Dumbbells are safer than barbells in that you can push yourself to failure on most exercises without having to worry about being crushed by 100 kilograms of weights, but remember its always best to be supervised when lifting weights.
A minor disadvantage of free weights is that certain exercises are harder to perform compared to using fixed weights on a multi gym for example. If you compare most free weight exercises to machine exercises you will always find free weights more challenging then using a machine, the reason is that free weights are literally free of movement which means they require more balance and coordination.

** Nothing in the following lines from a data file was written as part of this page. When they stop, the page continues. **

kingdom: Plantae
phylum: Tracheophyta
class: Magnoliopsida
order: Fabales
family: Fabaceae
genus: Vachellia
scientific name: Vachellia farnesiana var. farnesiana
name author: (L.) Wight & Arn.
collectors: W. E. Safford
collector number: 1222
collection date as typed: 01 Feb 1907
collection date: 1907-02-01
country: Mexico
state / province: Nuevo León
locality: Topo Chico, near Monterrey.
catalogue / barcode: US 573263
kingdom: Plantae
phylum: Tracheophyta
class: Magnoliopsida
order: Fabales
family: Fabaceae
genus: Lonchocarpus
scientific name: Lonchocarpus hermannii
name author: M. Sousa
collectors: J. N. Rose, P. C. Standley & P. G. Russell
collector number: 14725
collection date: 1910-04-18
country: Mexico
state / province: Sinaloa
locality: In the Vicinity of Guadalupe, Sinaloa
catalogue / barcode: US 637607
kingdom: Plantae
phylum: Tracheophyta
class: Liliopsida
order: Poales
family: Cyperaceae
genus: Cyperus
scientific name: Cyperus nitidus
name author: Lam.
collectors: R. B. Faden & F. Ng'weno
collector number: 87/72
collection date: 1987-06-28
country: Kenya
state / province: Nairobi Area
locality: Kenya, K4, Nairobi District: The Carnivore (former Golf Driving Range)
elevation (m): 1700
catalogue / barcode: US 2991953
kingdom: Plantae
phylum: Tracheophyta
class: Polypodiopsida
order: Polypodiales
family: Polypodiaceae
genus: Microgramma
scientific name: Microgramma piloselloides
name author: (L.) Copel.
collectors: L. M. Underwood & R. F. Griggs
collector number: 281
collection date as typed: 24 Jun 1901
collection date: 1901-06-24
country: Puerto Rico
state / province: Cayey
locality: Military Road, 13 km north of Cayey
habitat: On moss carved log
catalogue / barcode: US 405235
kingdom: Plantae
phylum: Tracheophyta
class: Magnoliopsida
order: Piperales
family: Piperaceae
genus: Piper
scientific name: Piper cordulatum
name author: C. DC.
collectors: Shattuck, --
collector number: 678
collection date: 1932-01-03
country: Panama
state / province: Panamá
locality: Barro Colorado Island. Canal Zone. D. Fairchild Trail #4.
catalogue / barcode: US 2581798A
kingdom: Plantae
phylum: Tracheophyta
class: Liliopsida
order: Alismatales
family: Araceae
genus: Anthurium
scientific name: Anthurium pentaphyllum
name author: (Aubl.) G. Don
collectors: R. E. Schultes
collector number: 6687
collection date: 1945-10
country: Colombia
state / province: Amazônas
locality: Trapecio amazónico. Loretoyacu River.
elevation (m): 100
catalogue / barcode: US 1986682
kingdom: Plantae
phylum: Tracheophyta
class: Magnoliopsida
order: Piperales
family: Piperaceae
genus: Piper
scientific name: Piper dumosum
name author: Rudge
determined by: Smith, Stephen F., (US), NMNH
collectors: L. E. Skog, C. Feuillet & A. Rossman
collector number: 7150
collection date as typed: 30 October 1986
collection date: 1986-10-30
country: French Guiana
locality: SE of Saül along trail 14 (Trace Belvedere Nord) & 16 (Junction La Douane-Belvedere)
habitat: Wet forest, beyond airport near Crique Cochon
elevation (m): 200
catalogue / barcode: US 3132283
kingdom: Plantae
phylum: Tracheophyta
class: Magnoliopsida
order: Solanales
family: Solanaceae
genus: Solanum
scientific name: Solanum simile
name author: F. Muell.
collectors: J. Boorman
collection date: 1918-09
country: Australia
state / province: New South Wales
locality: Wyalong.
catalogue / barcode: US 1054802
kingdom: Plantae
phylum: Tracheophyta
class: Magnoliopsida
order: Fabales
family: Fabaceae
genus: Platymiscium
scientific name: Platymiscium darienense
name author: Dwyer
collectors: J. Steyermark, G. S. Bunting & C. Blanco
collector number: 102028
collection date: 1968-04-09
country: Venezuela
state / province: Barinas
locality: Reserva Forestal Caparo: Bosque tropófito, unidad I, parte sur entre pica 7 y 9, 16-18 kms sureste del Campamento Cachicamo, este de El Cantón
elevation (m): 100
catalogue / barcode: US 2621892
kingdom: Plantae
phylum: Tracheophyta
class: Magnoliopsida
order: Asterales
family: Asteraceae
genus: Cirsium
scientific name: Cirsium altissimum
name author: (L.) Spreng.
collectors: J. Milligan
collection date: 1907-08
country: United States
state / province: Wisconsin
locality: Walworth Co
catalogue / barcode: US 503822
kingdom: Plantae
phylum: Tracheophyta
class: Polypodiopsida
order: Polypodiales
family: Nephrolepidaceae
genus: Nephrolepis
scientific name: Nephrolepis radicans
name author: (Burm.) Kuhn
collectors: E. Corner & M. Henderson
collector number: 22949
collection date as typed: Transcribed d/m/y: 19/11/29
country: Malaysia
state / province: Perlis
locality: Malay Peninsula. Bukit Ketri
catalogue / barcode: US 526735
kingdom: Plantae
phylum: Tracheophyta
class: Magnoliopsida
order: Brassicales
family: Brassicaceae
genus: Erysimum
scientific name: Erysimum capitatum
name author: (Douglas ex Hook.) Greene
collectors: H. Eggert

Another slight disadvantage of using gym weights is when it comes to working out your legs, because the amount of weight they can handle is usually more than is safe to lift without a partner to spot you.
Types of Weights & Bars
Standard Weights - Standard weight plates have a 1 inch diameter hole in the centre to insert a standard weightlifting bar, curl bar, triceps bar etc. The standard weights are recommended for beginners as they are generally less expensive in comparison to Olympic weights. Also remember the maximum weight limit on standard barbells is much less compared to Olympic weights. Typical standard bars have spin locks to secure the weight plates onto the barbell.
Olympic Weights - Olympic weights have a 2 inch diameter hole to insert your Olympic weightlifting bar. The weight lifting bar is also heavier (normally around 20kg) and the maximum weight the bar can hold is above 600kg. Olympic weights are recommended for intermediate to advanced weight lifters who are looking to lift heavier weights.